Annie was asleep before I’d finished talking, still holding on to my hands, her head turned slightly against the back of the club chair, her cheeks as pink as a child’s. I eased my hands out of hers and went and got a blanket from my room to put over her, and then, wide awake finally, I packed a bag and put it and Annie’s things into the car and then came back to the study and read galleys.
Richard called every ten minutes for the next three hours and then stopped, and I turned off all the lights in the study and went downstairs and made sure all the doors were locked. I went into the dark solarium and stood at the window, watching Richard pull up and park across the street and thinking about how the Civil War started.
Lincoln had offered Lee the command of the Union army, but he couldn’t take it, even though he was opposed to secession and hated the idea of war. “I have not been able to make up my mind to raise my hand against my relatives, my children, my home,” he wrote his sister. “I know you will blame me; but you must think as kindly of me as you can, and believe that I have endeavored to do what I thought right.”
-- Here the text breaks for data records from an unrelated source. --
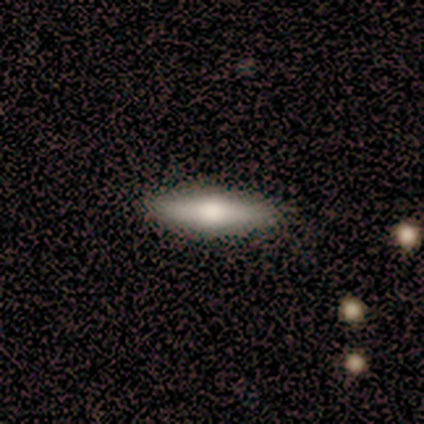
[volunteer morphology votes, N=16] Volunteers were most divided on "smooth or featured": smooth: 56%, featured or disk: 38%, star or artifact: 6%. More confident: merging — none (87%); how rounded — cigar-shaped (67%).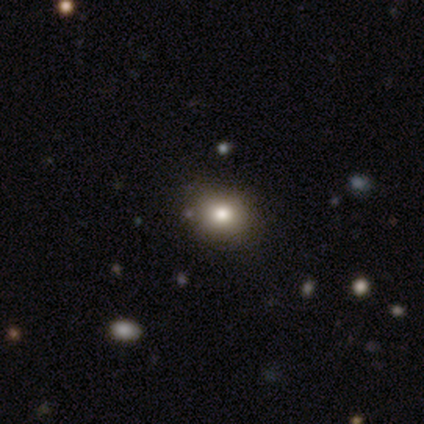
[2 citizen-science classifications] Smooth or featured? 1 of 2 (50%, tied with featured or disk) said smooth. How rounded? 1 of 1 (100%) said round. Merging? 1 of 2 (50%, tied with major disturbance) said none.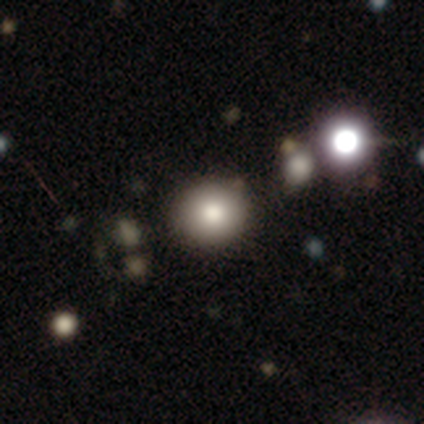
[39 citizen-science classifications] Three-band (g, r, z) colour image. It shows a smooth galaxy with no disk features (85%) that is round (91%). Merging: none (61%).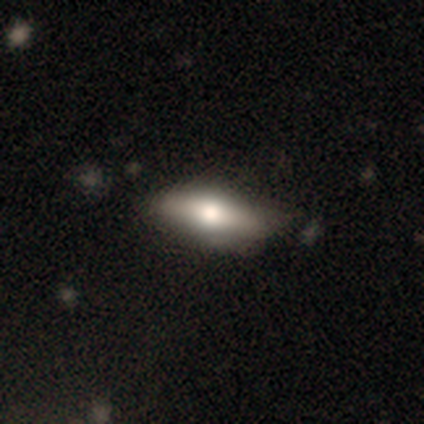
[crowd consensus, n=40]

“I could have taken no other course without dishonor,” he wrote after the war, after he had killed two hundred and fifty thousand of his own men; and Lincoln, that other good man entrusted with mass murder, had said, “Let us have faith that right makes might, and in that faith let us do our duty as we understand it.”
Our duty as we understand it. “I had to do it,” Richard had said, and had slept with a patient, had given her a dangerous drug without her knowledge, and I had promised I’d take care of her, so I couldn’t let him get away with it, even though he was my old roommate. “He just one day signed up,” Broun’s character Ben had said, “and I knew I had to, too.” And there we were, enemies.
At seven o’clock I went back upstairs and woke Annie up. I called the woman next door and told her I’d changed my mind about going to California with Broun and would she watch the cat, I’d put its food by the door and she could come and get it and the cat anytime she wanted.
Then I said, “And would you tell the police we’re gone? Broun doesn’t usually bother with that kind of thing, but there’s been a car parked across the street with a man sitting in it ever since I got back from taking Broun to the airport last night. I can’t tell if he’s watching the house or not, and I’m probably crazy to think it means anything. But Broun’s got a lot of first editions.”
When the police car pulled up next to Richard’s, I took Annie out through the back door to the garage, and we fled south, into the land of dreams.